Begin “Come” training indoors or in an enclosed area: Say your dog’s name, and add the recall word. Praise her as soon as she starts to come, and be generous with rewards. High value treats such as small cubes of cheese, tiny bits of chicken, or her favorite homemade biscuit are usually effective, especially if offered before meals, when she is hungry.

Outdoors, without an enclosed area, is tougher. It is better to attach a long, light line to your dog’s collar or harness (NO choke collar), so that he is easier to catch if he gets distracted and tries to run after something. Begin by calling him when he is NOT doing something he is really enjoying, so you have a better chance of his responding. Again praise generously, and offer special treats, so that he learns that coming means high value treats. Briefly interact with him, and then allow him to go back to his activity. You don’t want him to associate coming with the end of play time.

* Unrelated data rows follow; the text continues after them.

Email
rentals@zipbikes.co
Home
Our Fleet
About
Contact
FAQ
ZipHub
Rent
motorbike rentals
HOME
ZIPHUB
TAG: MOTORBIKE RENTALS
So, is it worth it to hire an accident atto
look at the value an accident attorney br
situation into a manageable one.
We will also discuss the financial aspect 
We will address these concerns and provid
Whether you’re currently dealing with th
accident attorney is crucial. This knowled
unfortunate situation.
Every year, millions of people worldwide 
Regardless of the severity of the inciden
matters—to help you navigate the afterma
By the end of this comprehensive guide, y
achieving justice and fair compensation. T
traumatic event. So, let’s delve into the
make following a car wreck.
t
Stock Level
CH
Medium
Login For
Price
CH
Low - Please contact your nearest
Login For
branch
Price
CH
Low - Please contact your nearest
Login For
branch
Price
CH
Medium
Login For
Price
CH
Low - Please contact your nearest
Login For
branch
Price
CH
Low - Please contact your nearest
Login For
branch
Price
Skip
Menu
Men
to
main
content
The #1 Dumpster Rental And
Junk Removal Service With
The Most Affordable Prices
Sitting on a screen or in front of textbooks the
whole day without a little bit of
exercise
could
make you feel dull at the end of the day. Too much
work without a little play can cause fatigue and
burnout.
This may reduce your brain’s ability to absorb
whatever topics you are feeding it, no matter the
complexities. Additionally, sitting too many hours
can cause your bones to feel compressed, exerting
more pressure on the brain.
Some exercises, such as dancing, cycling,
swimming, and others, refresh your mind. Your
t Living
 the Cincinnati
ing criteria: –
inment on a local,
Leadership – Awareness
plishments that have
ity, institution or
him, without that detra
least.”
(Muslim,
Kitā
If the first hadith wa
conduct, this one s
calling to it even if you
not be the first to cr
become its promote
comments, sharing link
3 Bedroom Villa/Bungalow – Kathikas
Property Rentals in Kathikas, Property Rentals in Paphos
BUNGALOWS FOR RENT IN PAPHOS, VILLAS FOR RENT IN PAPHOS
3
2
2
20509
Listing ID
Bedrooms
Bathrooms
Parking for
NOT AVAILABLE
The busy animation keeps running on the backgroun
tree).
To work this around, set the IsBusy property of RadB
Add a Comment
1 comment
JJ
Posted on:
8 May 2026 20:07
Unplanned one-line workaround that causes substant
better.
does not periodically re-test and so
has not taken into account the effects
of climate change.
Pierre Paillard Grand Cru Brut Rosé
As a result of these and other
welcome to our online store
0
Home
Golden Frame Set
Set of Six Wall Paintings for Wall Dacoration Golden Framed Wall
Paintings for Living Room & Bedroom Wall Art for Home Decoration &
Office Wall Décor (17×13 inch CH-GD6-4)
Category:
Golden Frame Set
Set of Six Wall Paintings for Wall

Call your dog using this method (with long safety lead attached) several times a day for a couple weeks—in circumstances when you are sure he will come. Use the same recall word consistently and always be generous with rewards. Then comes the big test, no safe enclosure, no lead attached. Once learned, consistently practice this activity.”Use it or Lose it!” Rewards and repetition are keys to training your dog to come, and really reliable recall takes lots of practice, lots of patience and lots of treats, but it no exaggeration to say that effective recall might sometime save your dog’s life.